Les racines de la confusion idéologique
Dans son texte du 18 juillet, « Les racines idéologiques des idées complotistes », Stéphane Roussel de l’École nationale d’administration publique défend trois thèses : (1) voir le monde en termes de grands complots est une erreur ; (2) le libertarianisme (il dit « libertarisme ») est l’une des idéologies à la base du complotisme ; (3) le libertarianisme pousse la défense de la liberté à outrance et marginalise d’autres idéaux comme la santé publique.
Il a raison quant au premier point. Par contre, il ne présente aucun argument pour sa deuxième thèse et la troisième est très critiquable.
Contrairement à la deuxième thèse, le libertarianisme, héritier du libéralisme des Lumières, est la doctrine économique et politique la plus contraire au complotisme que l’on puisse trouver. Il suffirait, pour s’en convaincre, de lire La Richesse des nations d’Adam Smith (1776) : la compréhension des phénomènes sociaux repose sur une méthodologie de la « main invisible », c’est-à-dire de l’exact opposé des explications complotistes. Les courants principaux de l’analyse économique depuis plus de deux siècles de même que plusieurs philosophes ont poursuivi dans la même voix.
Imaginer le libertarianisme et le populisme comme des idéologies « complémentaires » relève de l’erreur intellectuelle caractérisée : la conclusion se cachait déjà dans les prémisses. Il suffit d’examiner les principaux courants du libertarianisme pour comprendre pourquoi peu de libertariens appuient le populisme actuel.
La troisième thèse du professeur Roussel est que le libertarianisme revient à « marginaliser d’autres valeurs importantes, telles que la solidarité, l’égalité ou, dans le cas qui nous occupe, la santé publique ». Cela est vrai dans la mesure où les idéologues dominants (« l’intelligentsia ») veulent imposer leurs propres valeurs au bon peuple et que la liberté individuelle contredit leurs visées.
À gauche et à droite, la pensée dominante ne voit que des solutions autoritaires aux problèmes de coordination sociale, y compris en temps d’épidémie. Or, il n’est pas du tout certain que l’État—c’est-à-dire les politiciens et les bureaucrates—soit efficace, comme le démontrent les erreurs et contradictions étatiques depuis le début de la pandémie ; ni que les individus et les associations et entreprises privées soient impuissants et inefficaces.
Une recherche récente illustre cette dernière idée. À l’aide d’une base de données de signaux cellulaires, les professeurs Austan Goolsbee et Chad Syverson de l’Université de Chicago ont examiné la circulation piétonnière autour de 2.25 millions de commerces américains entre le 1er mars et le 16 mai. En comparant les commerces soumis ou non à des mesures obligatoires de confinement, l’analyse économétrique révèle que celles-ci n’expliquent que 12% de la diminution de la clientèle. En l’absence de confinement obligatoire, la plupart des individus évitèrent quand même les endroits publics.
Il faudra voir si les recherches futures confirment ce faible pourcentage, mais une réaction du genre de la part d’individus effrayés par la pandémie confirme le b.a.-ba de la science économique : les individus changent volontairement leur comportement quand c’est dans leur intérêt personnel de le faire ; ils ne restent pas plantés là comme des géraniums.
La méthode forte (à la chinoise) peut sembler favorable à la santé publique, mais c’est une illusion de court terme.
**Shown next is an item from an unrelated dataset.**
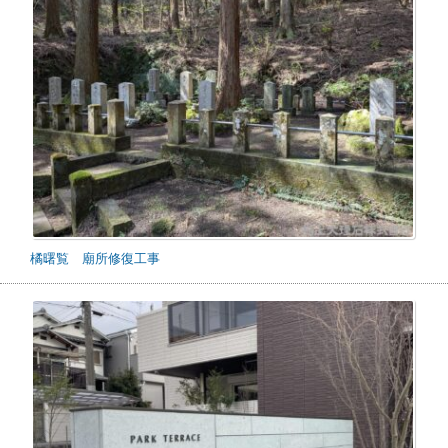
橘曙覧 廟所修復工事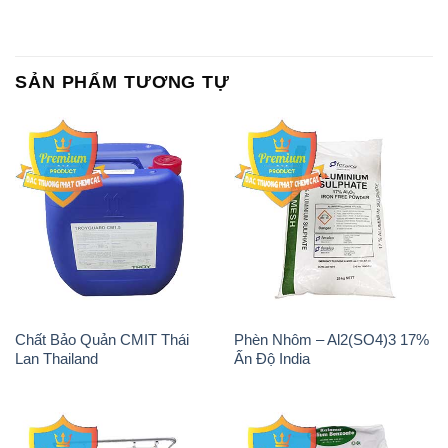
Chất Bảo Quản CMIT Thái
Phèn Nhôm – Al2(SO4)3 17%
Lan Thailand
Ấn Độ India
La santé des gens dépend de la prospérité, qui elle-même dépend de la liberté. Le Venezuela, un des pays d’Amérique latine les plus prospères quand Hugo Chávez y fut élu, fournit l’un des nombreux exemples historiques de pays dévastés par le dirigisme. Plusieurs problèmes de santé publique ont durement frappé le Venezuela durant les années précédant la Covid-19 (voir Page et al., The Lancet, 23 mars 2019).
Quant aux mesures adoptées dans nos pays contre la Covid-19 et au risque de simplifier un peu, la question est de savoir si les membres de l’intelligentsia et les pontifes de la santé publique, qui travaillent de la maison et continuent de toucher leur salaire, ont raison de vouloir que l’État force les gens ordinaires à cesser de travailler, de gagner un revenu, et de vivre leur vie. Un oui inconditionnel relèverait d’un élitisme autoritaire qui n’est pas plus fréquentable que le populisme.
Pierre Lemieux est économiste, senior fellow à l’Institut économique de Montréal, professeur associé au Département des sciences de l’administration de l’Université du Québec en Outaouais et auteur de plusieurs ouvrages. Il signe ce texte à titre personnel.